Luckily, he has been able to receive blood tests, which indicate that his PSA levels, another indicator of cancer growth, are back down. He also has regular telemedicine appointments with his oncologist, and is strong enough to quarantine at home on the one acre of land he calls his and his wife’s little compound. His monthly hormonal injections haven’t been put on hold either, despite the fact that he’s scared to leave the house to get them.
“I don’t want to get any type of sickness — not even a cold or anything that would put me in the hospital because of my other complications,” he tells me. Still, he can’t risk not going. “I have to get this injection every month and take this medication if I want to stay alive for more than the next year. So I must go to the doctor tomorrow.”

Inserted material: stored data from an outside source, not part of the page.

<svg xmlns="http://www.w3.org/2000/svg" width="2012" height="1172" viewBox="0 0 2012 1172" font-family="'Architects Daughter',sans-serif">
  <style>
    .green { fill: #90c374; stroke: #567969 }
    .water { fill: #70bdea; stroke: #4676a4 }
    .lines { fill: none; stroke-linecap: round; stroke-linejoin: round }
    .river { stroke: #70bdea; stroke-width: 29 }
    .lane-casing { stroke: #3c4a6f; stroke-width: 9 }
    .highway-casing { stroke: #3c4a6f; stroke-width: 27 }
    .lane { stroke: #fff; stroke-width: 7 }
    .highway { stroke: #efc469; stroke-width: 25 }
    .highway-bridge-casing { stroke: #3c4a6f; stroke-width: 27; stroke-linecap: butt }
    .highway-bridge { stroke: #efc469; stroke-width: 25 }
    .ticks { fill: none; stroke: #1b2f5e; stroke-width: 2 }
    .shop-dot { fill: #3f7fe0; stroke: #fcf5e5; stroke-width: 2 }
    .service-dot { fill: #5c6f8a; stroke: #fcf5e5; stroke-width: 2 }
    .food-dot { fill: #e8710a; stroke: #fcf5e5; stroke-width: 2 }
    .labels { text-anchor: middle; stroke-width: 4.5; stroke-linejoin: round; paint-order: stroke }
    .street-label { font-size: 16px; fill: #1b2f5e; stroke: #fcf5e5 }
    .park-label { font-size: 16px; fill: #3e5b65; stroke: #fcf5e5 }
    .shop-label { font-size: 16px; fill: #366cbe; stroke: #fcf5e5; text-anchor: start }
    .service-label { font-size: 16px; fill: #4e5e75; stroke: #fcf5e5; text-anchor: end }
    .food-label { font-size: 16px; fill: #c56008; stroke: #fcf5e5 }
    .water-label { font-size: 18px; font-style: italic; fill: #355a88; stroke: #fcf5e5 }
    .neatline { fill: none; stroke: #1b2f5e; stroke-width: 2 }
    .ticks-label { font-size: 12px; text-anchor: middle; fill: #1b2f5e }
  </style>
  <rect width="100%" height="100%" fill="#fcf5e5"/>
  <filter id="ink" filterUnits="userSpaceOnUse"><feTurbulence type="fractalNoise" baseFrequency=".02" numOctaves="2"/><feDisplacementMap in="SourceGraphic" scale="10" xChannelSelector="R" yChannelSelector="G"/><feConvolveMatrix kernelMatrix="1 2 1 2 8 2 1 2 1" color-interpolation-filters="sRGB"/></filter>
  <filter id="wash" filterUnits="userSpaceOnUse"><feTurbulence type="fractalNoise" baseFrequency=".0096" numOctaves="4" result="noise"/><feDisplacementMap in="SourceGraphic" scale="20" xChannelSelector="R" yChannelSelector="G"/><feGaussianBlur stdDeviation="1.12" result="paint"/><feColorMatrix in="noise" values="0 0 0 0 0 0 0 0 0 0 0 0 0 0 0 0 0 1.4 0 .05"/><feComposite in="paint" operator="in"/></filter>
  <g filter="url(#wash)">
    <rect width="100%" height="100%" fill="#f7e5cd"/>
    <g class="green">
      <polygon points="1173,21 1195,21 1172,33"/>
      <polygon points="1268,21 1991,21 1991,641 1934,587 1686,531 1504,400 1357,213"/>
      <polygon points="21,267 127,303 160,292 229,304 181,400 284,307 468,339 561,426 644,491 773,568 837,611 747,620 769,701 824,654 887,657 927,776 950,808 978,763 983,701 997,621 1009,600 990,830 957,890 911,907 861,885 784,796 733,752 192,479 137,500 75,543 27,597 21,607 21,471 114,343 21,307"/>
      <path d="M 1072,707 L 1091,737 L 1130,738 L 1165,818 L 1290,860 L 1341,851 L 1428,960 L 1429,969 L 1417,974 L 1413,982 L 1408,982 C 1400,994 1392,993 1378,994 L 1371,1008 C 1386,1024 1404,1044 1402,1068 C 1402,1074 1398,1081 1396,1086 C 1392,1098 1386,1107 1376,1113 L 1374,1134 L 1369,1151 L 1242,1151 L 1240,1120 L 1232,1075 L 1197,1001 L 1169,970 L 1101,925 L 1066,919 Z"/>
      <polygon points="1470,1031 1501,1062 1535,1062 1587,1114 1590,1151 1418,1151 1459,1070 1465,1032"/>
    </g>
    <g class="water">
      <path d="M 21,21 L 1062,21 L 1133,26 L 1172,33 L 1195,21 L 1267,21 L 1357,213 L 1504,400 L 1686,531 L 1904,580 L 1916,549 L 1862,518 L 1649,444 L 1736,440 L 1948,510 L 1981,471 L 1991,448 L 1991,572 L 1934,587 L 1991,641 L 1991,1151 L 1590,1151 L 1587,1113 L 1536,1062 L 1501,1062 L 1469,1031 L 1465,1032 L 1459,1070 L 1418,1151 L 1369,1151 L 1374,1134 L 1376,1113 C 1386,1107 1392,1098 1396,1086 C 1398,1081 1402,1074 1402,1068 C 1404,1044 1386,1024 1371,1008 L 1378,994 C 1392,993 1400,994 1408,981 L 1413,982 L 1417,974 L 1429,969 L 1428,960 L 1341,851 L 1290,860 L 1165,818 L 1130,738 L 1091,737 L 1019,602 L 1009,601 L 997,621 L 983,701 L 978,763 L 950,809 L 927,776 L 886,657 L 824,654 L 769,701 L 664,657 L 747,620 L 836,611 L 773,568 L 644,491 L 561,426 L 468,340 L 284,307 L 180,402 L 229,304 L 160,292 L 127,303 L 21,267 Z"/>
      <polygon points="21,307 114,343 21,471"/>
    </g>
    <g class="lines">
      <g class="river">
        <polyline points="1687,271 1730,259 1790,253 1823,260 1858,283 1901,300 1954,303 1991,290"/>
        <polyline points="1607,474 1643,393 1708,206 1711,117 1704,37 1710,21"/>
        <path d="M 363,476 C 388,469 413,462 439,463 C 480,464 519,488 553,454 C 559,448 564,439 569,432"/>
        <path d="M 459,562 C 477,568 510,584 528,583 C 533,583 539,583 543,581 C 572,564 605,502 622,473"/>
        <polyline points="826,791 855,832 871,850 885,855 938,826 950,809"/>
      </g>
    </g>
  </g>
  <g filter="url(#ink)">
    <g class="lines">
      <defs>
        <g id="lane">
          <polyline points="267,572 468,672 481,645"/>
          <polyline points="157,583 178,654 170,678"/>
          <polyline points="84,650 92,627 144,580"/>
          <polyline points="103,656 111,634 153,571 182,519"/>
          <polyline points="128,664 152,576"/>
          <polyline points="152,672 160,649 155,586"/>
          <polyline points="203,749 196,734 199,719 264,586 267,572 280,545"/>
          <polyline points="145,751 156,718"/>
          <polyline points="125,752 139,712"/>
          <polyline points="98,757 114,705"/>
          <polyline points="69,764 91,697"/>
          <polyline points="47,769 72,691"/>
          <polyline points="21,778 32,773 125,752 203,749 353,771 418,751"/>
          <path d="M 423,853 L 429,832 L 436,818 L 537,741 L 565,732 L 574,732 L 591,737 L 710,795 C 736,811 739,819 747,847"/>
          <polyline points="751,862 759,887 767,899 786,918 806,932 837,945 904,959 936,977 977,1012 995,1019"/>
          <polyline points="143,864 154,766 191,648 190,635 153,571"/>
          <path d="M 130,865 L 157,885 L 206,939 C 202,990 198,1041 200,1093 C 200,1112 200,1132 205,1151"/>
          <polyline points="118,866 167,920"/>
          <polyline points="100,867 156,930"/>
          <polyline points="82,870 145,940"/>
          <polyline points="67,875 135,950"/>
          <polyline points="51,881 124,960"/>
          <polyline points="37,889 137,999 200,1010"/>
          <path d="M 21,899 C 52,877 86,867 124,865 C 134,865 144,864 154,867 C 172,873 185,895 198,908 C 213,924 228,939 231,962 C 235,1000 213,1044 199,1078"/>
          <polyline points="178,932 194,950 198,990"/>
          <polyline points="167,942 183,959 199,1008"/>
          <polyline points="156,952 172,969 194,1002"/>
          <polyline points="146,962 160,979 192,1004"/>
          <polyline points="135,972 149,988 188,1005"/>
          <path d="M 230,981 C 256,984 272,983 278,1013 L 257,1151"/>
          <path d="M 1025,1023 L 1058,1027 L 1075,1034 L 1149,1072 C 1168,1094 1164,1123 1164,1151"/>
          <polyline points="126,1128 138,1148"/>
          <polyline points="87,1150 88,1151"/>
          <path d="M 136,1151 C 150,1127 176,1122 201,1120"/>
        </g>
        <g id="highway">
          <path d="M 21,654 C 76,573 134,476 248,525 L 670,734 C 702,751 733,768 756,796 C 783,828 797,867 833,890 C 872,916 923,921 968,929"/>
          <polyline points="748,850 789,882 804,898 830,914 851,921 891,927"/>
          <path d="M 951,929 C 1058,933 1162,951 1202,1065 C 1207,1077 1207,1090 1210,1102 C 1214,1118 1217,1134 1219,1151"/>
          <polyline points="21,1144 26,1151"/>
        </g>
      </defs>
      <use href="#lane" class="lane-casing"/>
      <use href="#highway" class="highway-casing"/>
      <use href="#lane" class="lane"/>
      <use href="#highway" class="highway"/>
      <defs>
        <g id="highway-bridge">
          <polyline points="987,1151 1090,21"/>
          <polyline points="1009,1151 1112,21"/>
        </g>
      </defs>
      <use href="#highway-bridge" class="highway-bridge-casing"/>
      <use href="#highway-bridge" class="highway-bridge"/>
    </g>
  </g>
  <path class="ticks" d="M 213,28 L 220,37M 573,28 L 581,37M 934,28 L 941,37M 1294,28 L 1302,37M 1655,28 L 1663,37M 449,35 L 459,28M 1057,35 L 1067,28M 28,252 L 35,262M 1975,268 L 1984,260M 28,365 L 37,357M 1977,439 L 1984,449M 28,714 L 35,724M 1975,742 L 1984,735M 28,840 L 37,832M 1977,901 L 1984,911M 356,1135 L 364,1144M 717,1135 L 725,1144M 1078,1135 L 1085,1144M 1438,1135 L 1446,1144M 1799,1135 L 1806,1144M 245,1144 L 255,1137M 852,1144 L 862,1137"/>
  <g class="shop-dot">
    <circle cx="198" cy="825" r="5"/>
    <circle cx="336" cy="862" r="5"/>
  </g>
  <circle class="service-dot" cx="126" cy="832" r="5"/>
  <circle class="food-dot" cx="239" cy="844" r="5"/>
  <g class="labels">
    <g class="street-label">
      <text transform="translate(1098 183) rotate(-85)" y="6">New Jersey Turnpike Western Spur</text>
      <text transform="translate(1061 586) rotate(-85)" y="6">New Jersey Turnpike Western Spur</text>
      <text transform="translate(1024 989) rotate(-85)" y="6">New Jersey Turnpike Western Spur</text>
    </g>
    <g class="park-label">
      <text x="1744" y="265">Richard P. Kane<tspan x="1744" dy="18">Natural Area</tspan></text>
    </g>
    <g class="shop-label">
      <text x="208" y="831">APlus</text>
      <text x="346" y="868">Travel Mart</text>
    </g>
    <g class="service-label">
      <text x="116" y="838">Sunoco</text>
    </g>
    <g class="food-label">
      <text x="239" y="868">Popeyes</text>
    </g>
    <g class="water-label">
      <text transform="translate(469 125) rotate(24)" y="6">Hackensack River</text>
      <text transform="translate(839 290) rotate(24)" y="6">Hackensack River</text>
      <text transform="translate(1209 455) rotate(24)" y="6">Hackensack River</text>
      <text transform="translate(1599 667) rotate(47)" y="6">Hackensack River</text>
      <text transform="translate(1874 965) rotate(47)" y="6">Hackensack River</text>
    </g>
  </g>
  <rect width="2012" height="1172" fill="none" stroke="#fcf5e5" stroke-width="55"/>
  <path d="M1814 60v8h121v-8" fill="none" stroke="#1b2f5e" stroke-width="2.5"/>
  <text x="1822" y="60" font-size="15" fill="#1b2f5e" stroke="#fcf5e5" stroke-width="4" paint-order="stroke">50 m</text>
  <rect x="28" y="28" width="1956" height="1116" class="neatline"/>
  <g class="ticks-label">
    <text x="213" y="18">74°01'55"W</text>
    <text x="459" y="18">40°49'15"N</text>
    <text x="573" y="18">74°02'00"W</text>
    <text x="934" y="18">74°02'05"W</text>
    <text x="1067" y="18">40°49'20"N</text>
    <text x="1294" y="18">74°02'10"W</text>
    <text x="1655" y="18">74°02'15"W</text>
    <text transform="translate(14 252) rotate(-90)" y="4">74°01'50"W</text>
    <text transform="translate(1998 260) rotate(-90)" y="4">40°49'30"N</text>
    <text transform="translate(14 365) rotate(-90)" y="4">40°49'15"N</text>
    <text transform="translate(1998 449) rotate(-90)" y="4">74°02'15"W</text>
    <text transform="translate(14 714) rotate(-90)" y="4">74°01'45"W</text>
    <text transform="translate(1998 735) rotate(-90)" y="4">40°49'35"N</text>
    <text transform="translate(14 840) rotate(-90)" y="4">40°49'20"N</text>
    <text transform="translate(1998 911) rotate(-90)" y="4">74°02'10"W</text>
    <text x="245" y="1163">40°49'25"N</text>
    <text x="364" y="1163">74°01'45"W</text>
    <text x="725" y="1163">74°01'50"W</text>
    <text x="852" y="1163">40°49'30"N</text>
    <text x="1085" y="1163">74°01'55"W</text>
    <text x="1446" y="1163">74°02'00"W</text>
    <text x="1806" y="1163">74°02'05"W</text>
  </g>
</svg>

Unlike many COVID-19 patients, this isn’t the first time Hagenbuch has considered the frightening reality that he might die. To the contrary, he’s unfortunately well-practiced at it. When chemotherapy almost killed him in 2016, it was terrifying to be that close to the edge, “but at least my wife was always with me. You have to have those people with you.”
Dying in the age of coronavirus, however, could mean dying completely alone. Because if terminal cancer patients don’t make it to the other side of the pandemic, the best they can hope for is to pass away at home with comfort care, a type of remote hospice that depends on the complications they have leading up to death, as well as the financial and health-care resources available to them. The alternative — i.e., they require a higher level of medical attention, or worse, they’re infected with coronavirus — is far more heartbreaking. “People who thought they’d have their loved ones around longer see them vanish in three weeks, with no visitors, no hand-holding and just a remote funeral on the internet,” Ellen says.
For someone who is trained to deal with tragedy, what crushes Ellen the most is that death and grief were never supposed to be endured like this. It was hard enough the old-fashioned way.